SUPPLIED PASSAGE ::
- Opening Delimiter -
“Stretchability” is it for you?
Does stretching improve athletic performance? Although there is substantial amount of research on the subject, it is still an area up for debate in the fitness world. According to the National Academy of Sports Medicine, “The latest research published in Medicine and Science in Sports and Exercise helps answer the question of how pre-exercise static stretching protocols impact maximal performance. Based on the findings, static stretching has its place in the warm-up, but the key to maintaining performance is how long the stretch is held.”
Local, professional stretchers at the Stretch Zone seem to have it figured; it offers passive and pain-free stretching.
Jorden Gold, known as ‘Stretch,’ pioneered a revolutionary movement in health and fitness. Gold is an international expert on stretching, a licensed provider of education for the National Certification Board for Therapeutic Massage & Body Work, instructor at Hands School of Massage Miami and operator of one of the most respected stretch-therapy companies
in the industry.
- Closing Delimiter -
SUPPLIED ENTRIES ::
- Opening Delimiter -
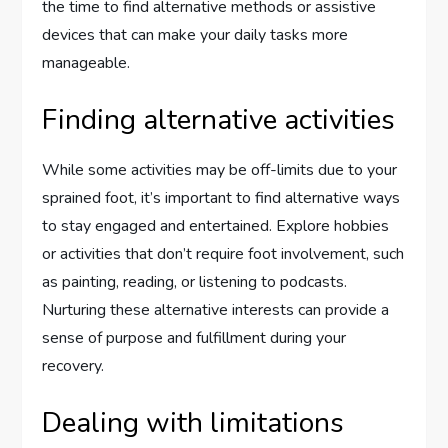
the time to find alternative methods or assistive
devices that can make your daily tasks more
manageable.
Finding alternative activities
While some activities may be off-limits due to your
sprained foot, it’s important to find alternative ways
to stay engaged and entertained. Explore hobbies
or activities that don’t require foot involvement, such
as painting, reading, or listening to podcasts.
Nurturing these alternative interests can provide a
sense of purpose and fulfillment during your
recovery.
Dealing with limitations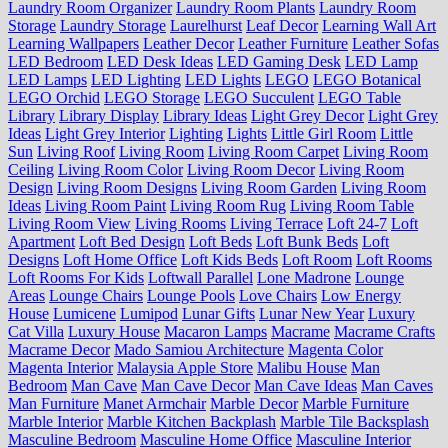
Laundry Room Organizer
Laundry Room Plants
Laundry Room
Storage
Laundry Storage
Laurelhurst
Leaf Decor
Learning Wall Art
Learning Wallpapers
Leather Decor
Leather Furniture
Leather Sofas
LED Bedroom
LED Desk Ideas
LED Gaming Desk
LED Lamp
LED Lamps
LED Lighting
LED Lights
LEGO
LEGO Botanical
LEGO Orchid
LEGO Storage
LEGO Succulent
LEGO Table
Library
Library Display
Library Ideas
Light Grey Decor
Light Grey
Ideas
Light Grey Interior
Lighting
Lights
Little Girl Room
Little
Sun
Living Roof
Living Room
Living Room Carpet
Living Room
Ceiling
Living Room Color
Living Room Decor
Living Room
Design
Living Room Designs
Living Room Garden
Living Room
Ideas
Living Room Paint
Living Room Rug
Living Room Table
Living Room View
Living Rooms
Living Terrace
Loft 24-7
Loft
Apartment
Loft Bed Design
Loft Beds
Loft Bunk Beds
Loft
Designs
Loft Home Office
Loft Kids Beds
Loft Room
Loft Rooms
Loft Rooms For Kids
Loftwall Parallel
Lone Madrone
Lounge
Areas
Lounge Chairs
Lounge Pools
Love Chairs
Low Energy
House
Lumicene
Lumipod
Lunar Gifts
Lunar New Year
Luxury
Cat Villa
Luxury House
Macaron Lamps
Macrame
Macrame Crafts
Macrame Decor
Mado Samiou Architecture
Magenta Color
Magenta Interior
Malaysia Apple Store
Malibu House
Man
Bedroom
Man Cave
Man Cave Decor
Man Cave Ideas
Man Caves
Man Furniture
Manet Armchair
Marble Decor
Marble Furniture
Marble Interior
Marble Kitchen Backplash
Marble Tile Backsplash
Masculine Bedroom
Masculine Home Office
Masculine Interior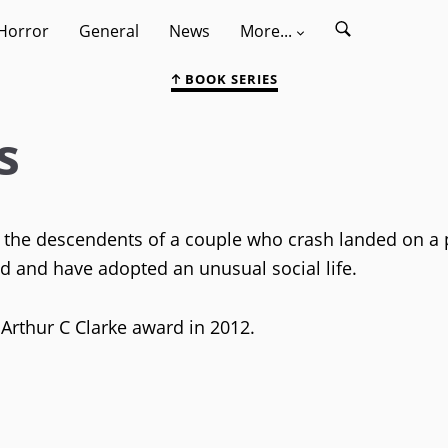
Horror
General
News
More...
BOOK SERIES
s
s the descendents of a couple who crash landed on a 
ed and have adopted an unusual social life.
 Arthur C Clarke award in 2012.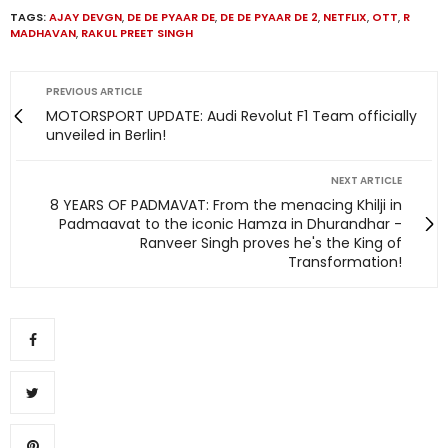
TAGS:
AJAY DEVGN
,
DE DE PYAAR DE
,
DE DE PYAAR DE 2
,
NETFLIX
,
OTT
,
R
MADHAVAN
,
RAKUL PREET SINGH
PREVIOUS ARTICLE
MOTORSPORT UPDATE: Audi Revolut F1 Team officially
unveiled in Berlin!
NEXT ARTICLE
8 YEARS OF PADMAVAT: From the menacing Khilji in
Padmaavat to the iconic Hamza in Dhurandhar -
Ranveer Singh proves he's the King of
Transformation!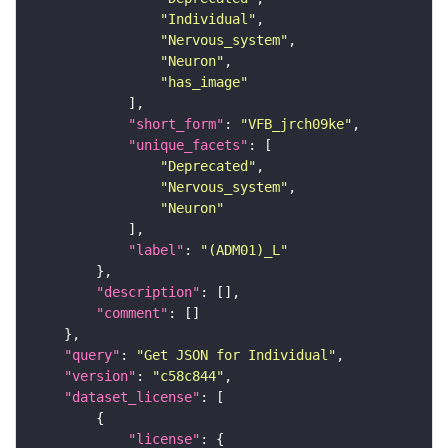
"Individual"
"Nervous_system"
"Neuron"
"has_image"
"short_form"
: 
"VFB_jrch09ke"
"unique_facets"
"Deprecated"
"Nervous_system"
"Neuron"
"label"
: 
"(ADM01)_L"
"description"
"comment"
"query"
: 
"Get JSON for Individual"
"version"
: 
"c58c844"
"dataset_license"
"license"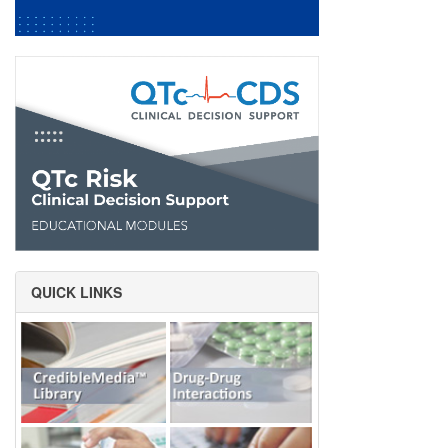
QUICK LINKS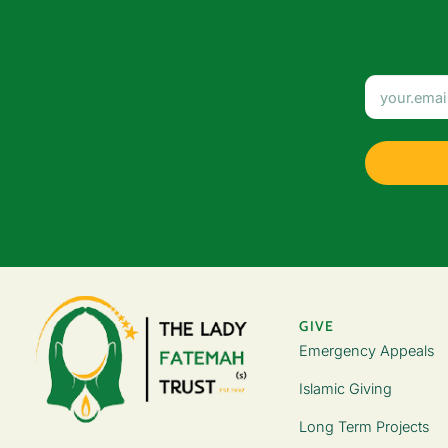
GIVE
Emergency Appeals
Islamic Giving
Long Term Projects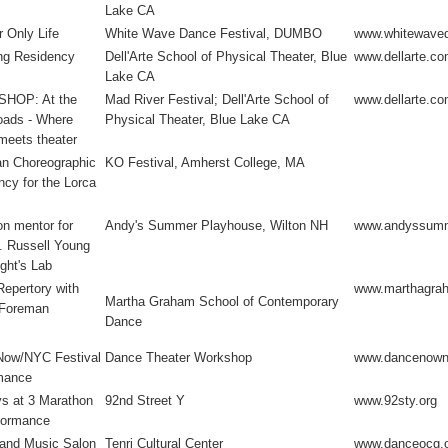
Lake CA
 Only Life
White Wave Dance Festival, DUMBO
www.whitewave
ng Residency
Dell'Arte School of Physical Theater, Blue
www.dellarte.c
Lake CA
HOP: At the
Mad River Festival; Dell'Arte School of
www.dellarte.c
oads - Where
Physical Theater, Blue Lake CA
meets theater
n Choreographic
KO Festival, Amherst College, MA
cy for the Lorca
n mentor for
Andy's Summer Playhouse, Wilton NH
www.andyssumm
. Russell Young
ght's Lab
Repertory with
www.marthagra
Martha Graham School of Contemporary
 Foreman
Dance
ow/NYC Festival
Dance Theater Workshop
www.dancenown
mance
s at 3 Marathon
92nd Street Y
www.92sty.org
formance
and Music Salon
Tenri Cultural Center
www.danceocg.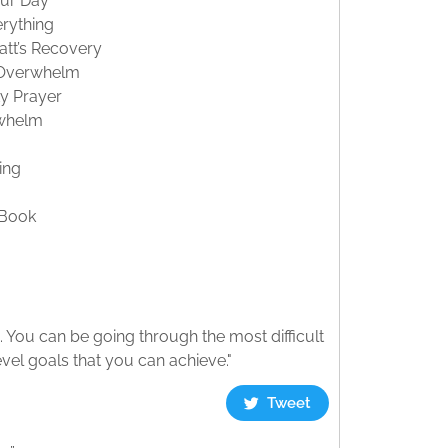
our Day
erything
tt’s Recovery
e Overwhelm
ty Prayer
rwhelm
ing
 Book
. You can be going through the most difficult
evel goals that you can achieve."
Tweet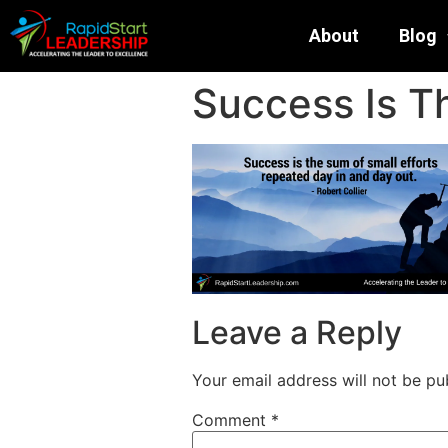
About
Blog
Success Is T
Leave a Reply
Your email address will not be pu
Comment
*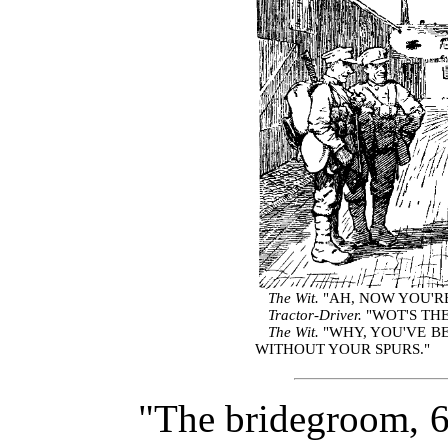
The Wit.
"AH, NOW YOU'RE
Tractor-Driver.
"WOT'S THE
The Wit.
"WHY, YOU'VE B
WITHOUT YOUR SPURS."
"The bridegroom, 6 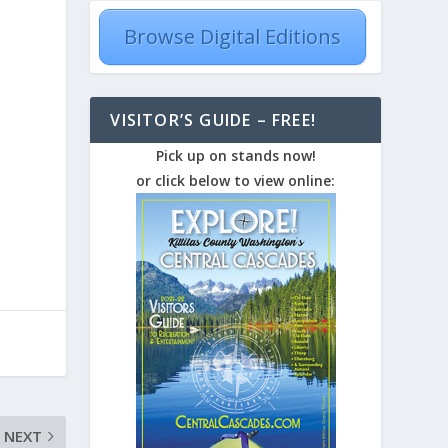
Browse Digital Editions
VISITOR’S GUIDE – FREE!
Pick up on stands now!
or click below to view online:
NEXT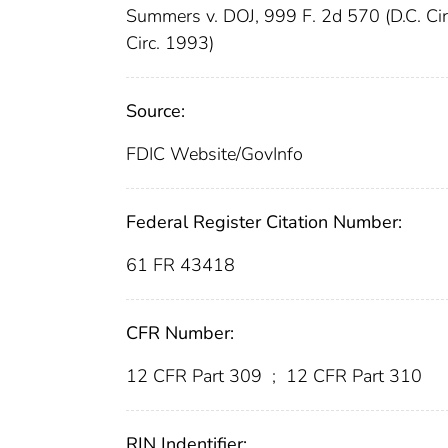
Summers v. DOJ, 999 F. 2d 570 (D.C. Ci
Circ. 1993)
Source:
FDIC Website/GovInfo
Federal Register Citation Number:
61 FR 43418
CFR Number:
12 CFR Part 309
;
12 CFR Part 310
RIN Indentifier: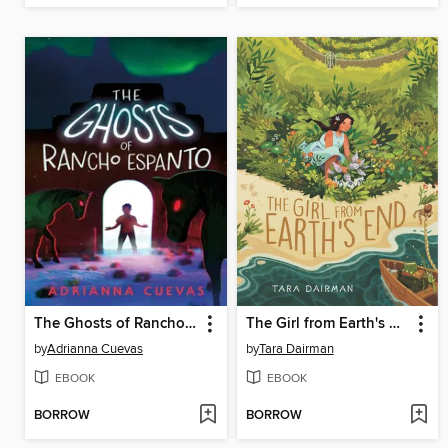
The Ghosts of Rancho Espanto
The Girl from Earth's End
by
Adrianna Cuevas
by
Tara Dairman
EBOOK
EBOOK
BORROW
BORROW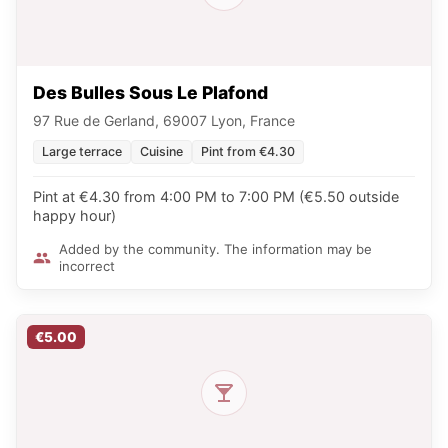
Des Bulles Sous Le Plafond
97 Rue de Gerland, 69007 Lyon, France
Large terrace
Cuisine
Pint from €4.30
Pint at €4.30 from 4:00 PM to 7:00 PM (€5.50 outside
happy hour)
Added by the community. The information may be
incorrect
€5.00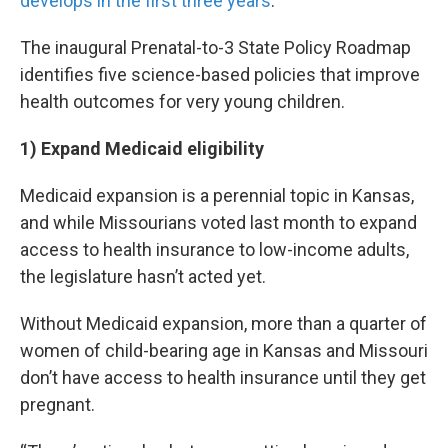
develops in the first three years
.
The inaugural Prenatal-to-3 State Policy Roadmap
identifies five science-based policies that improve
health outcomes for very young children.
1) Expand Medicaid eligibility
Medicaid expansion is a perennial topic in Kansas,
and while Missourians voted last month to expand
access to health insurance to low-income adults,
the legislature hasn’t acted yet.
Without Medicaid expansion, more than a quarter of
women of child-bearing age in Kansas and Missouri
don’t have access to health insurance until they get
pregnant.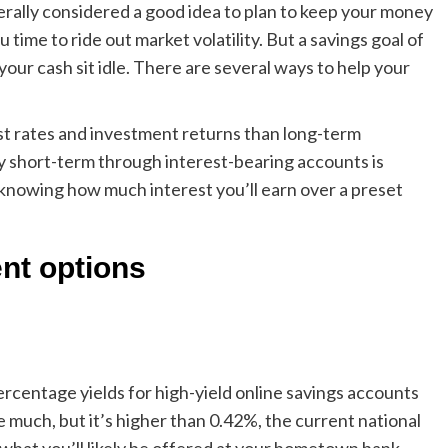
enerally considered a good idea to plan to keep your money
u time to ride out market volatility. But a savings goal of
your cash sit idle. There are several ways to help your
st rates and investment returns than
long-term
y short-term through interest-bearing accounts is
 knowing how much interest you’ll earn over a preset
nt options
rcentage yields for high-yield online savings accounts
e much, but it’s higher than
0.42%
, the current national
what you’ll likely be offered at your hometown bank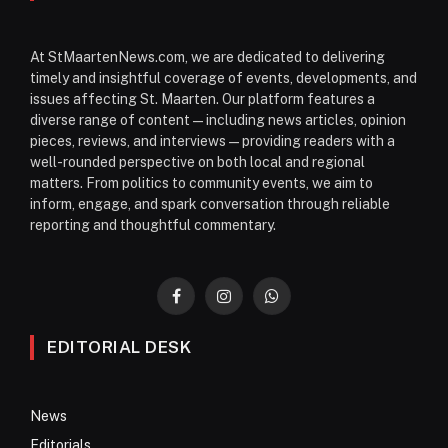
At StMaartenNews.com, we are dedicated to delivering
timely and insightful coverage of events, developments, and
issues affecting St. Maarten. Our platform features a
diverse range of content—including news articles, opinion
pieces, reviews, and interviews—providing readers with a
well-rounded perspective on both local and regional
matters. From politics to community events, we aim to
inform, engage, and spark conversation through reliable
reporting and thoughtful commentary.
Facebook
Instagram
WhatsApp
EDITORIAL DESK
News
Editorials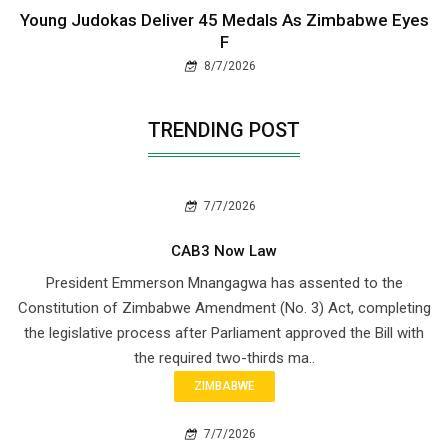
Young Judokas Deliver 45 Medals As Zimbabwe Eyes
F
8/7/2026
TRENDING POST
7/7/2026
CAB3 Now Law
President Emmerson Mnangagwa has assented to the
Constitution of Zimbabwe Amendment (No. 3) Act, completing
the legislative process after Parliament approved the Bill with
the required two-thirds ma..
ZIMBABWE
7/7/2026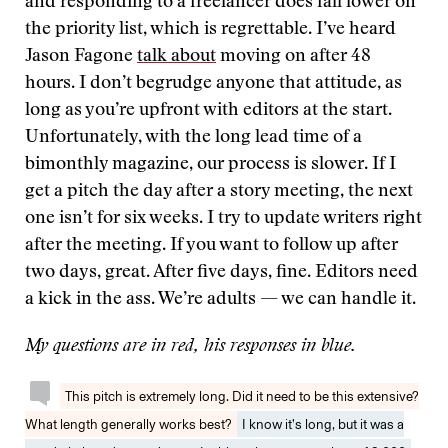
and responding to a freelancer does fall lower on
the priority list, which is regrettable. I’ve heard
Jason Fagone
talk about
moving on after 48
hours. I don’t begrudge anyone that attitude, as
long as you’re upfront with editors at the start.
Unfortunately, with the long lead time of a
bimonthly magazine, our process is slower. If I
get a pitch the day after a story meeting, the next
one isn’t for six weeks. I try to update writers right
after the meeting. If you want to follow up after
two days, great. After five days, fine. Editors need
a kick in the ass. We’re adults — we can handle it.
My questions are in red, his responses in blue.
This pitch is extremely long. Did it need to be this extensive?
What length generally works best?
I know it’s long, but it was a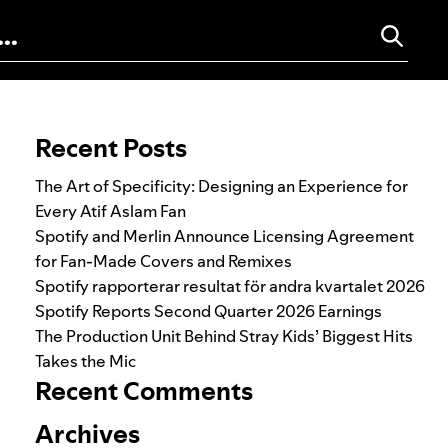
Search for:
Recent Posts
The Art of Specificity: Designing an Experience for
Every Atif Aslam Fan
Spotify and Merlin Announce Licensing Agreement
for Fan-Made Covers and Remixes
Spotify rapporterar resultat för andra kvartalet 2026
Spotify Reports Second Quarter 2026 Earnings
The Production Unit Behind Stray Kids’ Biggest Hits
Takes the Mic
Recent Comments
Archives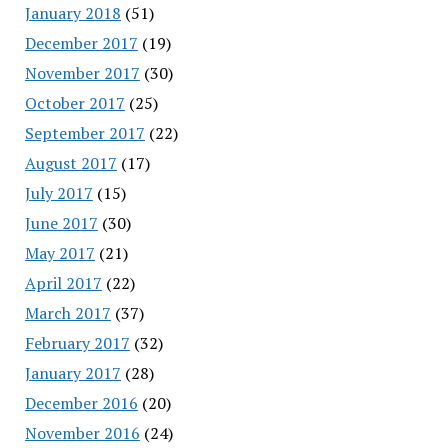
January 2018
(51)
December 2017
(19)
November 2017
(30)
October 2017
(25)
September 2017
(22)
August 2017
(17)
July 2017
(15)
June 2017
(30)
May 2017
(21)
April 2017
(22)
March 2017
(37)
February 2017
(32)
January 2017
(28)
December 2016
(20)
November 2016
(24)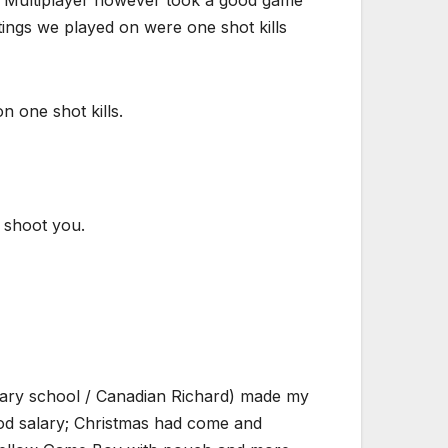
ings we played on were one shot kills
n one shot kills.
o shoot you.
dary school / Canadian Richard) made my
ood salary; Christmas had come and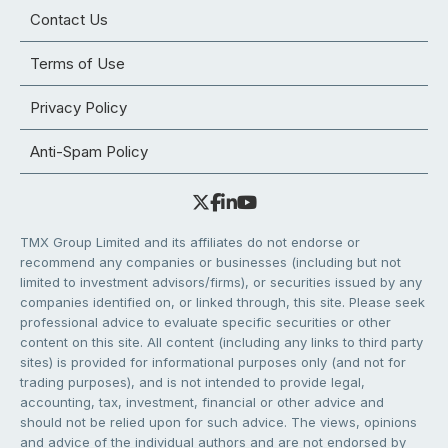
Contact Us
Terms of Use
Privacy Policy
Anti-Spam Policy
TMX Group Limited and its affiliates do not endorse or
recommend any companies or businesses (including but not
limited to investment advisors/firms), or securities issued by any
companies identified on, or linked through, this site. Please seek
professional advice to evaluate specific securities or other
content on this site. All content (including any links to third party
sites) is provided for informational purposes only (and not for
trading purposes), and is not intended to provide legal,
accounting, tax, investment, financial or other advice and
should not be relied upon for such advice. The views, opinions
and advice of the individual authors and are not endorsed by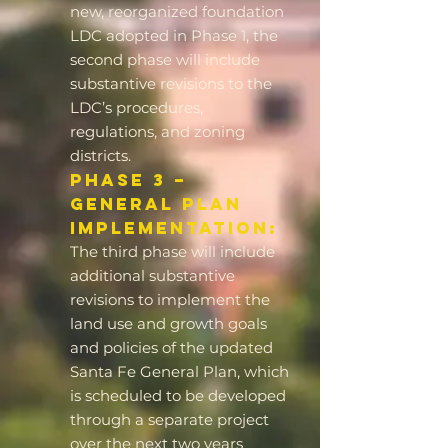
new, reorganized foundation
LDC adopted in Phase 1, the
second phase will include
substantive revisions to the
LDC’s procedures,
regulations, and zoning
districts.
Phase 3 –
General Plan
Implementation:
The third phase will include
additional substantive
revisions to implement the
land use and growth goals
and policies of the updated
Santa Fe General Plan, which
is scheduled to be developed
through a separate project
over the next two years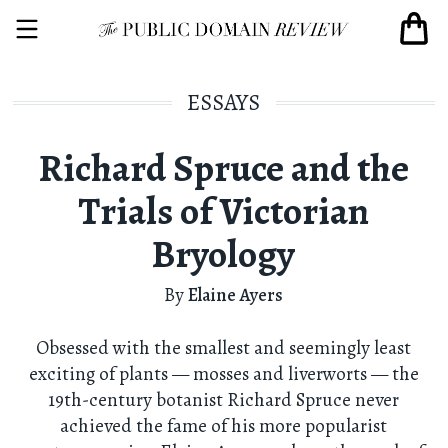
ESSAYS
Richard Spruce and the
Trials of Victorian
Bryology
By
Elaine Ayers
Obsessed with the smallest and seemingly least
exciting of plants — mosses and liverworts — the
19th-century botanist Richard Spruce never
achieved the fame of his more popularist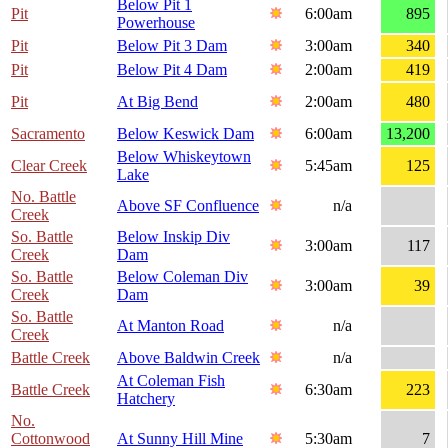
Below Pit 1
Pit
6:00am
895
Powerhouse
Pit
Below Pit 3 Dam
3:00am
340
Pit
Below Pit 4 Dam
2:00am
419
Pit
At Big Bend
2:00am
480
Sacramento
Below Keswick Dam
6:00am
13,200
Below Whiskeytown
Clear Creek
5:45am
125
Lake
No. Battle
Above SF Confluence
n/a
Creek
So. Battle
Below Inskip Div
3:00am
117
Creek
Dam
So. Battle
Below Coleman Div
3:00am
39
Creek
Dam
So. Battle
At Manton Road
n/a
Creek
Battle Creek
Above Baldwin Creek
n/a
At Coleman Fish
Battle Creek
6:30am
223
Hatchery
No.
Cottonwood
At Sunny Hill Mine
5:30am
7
- Closing Delimiter -
LIST OF TASKS ::
1. What kind of stretching does the Stretch Zone offer, according to the stretching article?
2. List every role or credential the stretching article attributes to Jorden Gold.
3. Duplicate the stretching article from "Local, professional stretchers" up to and including "in the industry.".
The entries are separate material from the stretching article.

RESULTS BY TASK ::
1. Passive and pain-free stretching.

2.
- International expert on stretching
- Licensed provider of education for the National Certification Board for Therapeutic Massage & Body Work
- Instructor at Hands School of Massage Miami
- Operator of one of the most respected stretch-therapy companies in the industry

3.
Local, professional stretchers at the Stretch Zone seem to have it figured; it offers passive and pain-free stretching.
Jorden Gold, known as ‘Stretch,’ pioneered a revolutionary movement in health and fitness. Gold is an international expert on stretching, a licensed provider of education for the National Certification Board for Therapeutic Massage & Body Work, instructor at Hands School of Massage Miami and operator of one of the most respected stretch-therapy companies
in the industry.